Pocos juristas generan tanta unanimidad profesional como Emilio Sánchez Ulled, fiscal del caso Palau. Todos, incluso el ejército de abogados con el que ha lidiado durante el juicio por el expolio de la institución, reconocen que, en pocas ocasiones, un servidor público sitúa su trabajo tan cerca de los lindes de la excelencia.
Tenía el sumario entero en la cabeza. Nada ha escapado a su control. Detrás de sus lentes de aumento, refugiado en una holgada toga que disimulaba su huesuda carcasa, el fiscal no ha lanzado ni una sola puntada sin hilo durante todo el juicio. Su escrito de acusación es lapidario. Sin duda la confesión de Fèlix Millet y Jordi Montull --más el pacto de la hija de este último con la fiscalía-- le han ayudado. Pero no sólo ha sido eso. Hace ocho años, cuando explotó el caso, se enfundó los manguitos, se ajustó las gafas y empezó a rebuscar con éxito en esos rincones de la documentación en los que nadie sin talento se fija.

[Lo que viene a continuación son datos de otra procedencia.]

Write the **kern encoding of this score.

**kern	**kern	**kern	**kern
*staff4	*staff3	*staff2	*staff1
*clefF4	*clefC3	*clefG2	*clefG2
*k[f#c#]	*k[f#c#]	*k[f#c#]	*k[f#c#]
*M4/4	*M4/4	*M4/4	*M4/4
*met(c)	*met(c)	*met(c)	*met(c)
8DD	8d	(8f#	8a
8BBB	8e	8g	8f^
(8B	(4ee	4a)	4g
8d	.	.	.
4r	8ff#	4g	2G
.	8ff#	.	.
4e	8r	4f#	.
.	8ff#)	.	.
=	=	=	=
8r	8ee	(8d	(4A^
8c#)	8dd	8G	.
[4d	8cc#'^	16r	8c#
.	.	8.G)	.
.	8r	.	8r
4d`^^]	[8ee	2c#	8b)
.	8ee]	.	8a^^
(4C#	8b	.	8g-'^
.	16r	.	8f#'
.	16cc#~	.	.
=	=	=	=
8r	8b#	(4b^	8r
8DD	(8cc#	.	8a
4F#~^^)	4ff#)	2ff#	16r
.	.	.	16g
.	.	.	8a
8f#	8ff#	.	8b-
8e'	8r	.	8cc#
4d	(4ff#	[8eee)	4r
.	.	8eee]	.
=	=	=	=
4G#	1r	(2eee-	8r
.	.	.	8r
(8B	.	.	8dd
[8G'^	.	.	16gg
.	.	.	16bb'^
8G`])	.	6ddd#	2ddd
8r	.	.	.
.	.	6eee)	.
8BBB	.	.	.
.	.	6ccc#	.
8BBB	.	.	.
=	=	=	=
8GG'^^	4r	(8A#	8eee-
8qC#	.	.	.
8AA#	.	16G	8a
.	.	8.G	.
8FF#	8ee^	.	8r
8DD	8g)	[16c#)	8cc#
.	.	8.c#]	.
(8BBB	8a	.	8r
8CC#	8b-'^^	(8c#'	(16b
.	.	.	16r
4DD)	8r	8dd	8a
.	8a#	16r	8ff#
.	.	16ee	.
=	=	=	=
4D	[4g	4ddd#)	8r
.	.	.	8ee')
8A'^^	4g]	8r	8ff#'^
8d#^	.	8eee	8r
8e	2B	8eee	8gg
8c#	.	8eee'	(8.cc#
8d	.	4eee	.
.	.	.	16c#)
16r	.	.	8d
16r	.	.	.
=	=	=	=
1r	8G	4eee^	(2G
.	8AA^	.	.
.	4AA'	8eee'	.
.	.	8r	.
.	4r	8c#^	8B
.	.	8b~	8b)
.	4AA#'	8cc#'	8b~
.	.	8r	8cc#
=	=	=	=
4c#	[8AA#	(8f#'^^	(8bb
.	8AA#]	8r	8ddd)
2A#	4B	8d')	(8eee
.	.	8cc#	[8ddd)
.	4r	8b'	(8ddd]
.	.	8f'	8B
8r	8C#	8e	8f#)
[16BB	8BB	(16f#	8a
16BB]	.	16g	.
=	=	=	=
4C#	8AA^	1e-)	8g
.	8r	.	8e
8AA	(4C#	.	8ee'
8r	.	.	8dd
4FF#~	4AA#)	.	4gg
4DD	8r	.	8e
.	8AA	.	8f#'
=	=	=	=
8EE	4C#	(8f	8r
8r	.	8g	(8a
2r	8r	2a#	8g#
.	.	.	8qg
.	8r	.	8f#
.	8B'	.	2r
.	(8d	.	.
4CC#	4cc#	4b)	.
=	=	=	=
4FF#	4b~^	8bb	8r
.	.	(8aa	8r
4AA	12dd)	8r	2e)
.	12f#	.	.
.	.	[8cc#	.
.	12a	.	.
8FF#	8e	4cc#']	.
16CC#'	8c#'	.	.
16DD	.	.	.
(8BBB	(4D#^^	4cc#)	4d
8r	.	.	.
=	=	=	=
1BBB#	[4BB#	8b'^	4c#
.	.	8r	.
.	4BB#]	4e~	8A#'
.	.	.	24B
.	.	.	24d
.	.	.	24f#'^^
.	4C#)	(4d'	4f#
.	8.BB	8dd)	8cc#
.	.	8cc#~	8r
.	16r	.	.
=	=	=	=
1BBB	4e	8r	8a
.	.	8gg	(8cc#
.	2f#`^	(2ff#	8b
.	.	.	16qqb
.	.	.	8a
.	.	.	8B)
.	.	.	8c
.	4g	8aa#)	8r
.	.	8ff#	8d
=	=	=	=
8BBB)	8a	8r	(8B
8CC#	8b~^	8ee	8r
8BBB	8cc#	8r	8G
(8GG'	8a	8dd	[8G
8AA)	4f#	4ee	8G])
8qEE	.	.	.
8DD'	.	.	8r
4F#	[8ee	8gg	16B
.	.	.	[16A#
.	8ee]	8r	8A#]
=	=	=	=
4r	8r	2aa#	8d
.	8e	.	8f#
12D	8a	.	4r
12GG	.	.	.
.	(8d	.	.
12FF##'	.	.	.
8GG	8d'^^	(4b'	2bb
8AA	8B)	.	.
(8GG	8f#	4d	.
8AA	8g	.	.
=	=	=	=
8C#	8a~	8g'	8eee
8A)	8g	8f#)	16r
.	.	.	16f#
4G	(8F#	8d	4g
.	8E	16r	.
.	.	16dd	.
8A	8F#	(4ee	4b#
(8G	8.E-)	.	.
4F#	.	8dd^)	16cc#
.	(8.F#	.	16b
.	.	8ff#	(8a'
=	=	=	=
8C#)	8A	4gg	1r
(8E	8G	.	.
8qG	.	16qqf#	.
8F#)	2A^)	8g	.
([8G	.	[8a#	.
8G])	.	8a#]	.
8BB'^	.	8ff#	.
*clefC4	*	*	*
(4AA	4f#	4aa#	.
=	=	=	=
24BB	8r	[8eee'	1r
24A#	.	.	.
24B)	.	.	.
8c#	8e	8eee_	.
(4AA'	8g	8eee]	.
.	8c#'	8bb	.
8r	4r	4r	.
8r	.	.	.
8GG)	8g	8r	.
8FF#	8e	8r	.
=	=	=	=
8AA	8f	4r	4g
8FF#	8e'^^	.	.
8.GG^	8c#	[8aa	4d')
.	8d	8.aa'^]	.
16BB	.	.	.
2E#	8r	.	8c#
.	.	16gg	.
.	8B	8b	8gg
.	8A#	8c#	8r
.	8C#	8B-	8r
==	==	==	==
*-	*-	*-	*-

Su última intervención en el juicio ha sido el compendio de todo ese trabajo. El silencio en la sala tras sus cuatro horas ininterrumpidas de exposición han dejado con la boca abierta al tribunal, las defensas, al público y con la cabeza agachada a los acusados. Inapelable. Ahora deja Anticorrupción y se va a Bruselas, desde la cresta de la ola. El prestigioso jurista Carlos Jiménez Villarejo define su aportación de manera contundente: "La justicia en este país funciona, cuando funciona, por culpa de tipos como Sánchez Ulled".